## Begin SELECTED EXCERPT
W3C home > Mailing lists > Public > public-vocabs@w3.org > March 2020

Re: CfP: Semantic Web Challenge (ISWC2020) - Mining the Web of HTML-embedded Product Data

From: Phil Archer <phil.archer@gs1.org>
Date: Wed, 4 Mar 2020 14:16:15 +0000
To: Anna Primpeli <anna@informatik.uni-mannheim.de>, "semantic-web@w3.org" <semantic-web@w3.org>, "public-vocabs@w3.org" <public-vocabs@w3.org>, "public-schemaorg@w3.org" <public-schemaorg@w3.org>
Message-ID: <DM6PR08MB4972BBC8F041FF2F73D0211CB7E50@DM6PR08MB4972.namprd08.prod.outlook.com>
I'm trying to follow up on this as GS1 has some code lists and our
schema.org extension (https://gs1.org/voc) that might be of direct
interest (and we may even have some ground truth as well but it's tied
up in licensing so may not be useable here).

But https://ir-ischool-uos.github.io/mwpd/ returns a security warning.
Can you fix that please Anna?

We have more than a passing interest in seeing what comes out of this



Phil Archer
Director, Web Solutions, GS1

Meet GS1 Digital Link Developers at

+44 (0)7887 767755
Skype: philarcher
A word on abbreviations I sometimes use in email:

On 04/03/2020 12:33, Anna Primpeli wrote:
> Dear Colleagues,
> you are cordially invited to participate in the Semantic Web Challenge: Mining
> the Web of HTML-embedded Product Data  collocated with ISWC 2020. Please also
> kindly forward the following CfP to your professional network.
## End SELECTED EXCERPT
## Begin DATASET EXTRACT
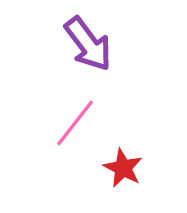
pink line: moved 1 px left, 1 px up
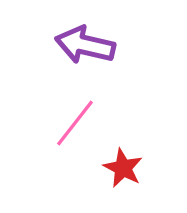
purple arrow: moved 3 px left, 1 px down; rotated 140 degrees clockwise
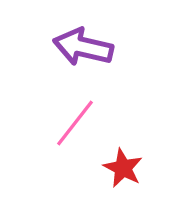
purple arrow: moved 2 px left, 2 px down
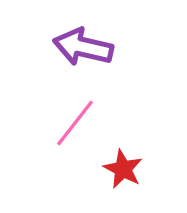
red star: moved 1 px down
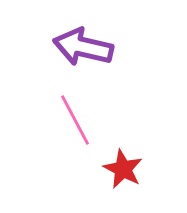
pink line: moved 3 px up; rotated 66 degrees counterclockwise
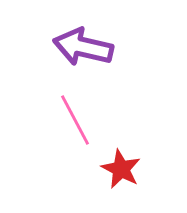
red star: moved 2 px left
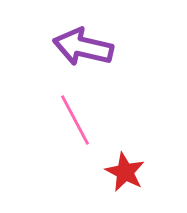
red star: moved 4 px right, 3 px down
## End DATASET EXTRACT
## Begin DATASET EXTRACT
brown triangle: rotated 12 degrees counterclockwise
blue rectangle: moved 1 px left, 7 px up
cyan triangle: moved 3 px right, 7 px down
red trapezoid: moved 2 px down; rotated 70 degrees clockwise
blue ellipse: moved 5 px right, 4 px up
## End DATASET EXTRACT
**LIST OF TASKS**
A – Rewrite the stretch of the Semantic Web Challenge message from "W3C home > Mailing" through "be useable here).", putting "copyright" in place of "licensing".
B – Carry on the Semantic Web Challenge mailing-list message from the point where it stops.

**THE REPLIES**
A –
W3C home > Mailing lists > Public > public-vocabs@w3.org > March 2020

Re: CfP: Semantic Web Challenge (ISWC2020) - Mining the Web of HTML-embedded Product Data

From: Phil Archer <phil.archer@gs1.org>
Date: Wed, 4 Mar 2020 14:16:15 +0000
To: Anna Primpeli <anna@informatik.uni-mannheim.de>, "semantic-web@w3.org" <semantic-web@w3.org>, "public-vocabs@w3.org" <public-vocabs@w3.org>, "public-schemaorg@w3.org" <public-schemaorg@w3.org>
Message-ID: <DM6PR08MB4972BBC8F041FF2F73D0211CB7E50@DM6PR08MB4972.namprd08.prod.outlook.com>
I'm trying to follow up on this as GS1 has some code lists and our
schema.org extension (https://gs1.org/voc) that might be of direct
interest (and we may even have some ground truth as well but it's tied
up in copyright so may not be useable here).

B –
> *Call for Participation:*
> *Mining the Web of HTML-embedded Product Data*
> *(co-located with ISWC2020)*
> *1. Overview*
> The Semantic Web Challenge on Mining the Web of HTML-embedded Product Data is
> co-located with the 19th International Semantic Web Conference
> (https://iswc2020.semanticweb.org/, 2-6 Nov 2020 at Athens, Greece). The
> challenge organises two shared tasks related to product data mining on the Web:
> (1) product matching and (2) product classification. This event is organised by
> The University of Sheffield, The University of Mannheim and Amazon, and is open
> to anyone. Systems successfully beating the baseline of the respective task,
> will be invited to write a paper describing their method and system and present
> the method as a poster (and potentially also a short talk) at the ISWC2020
> conference. Winners of each task will be awarded 500 euro as prize (partly
> sponsored by Peak Indicators, https://www.peakindicators.com/).
> *2. Challenge website*
> For details of the challenge please visit https://ir-ischool-uos.github.io/mwpd/
> *3. Important dates*
> 02 March 2020: Google support group open. Please join the group at
> https://groups.google.com/forum/#!forum/mwpd2020if you wish to take part in this
> event
> 16 March 2020: Release of the training and validation sets
> 01 June 2020: Release of the test set (without ground truth)
> 15 June 2020: Submission of system output
> 08 July 2020: Publication of system results and notification of acceptance for
> presentation
> *4. Task and dataset brief*
> The challenge organises two tasks, product matching and product categorisation.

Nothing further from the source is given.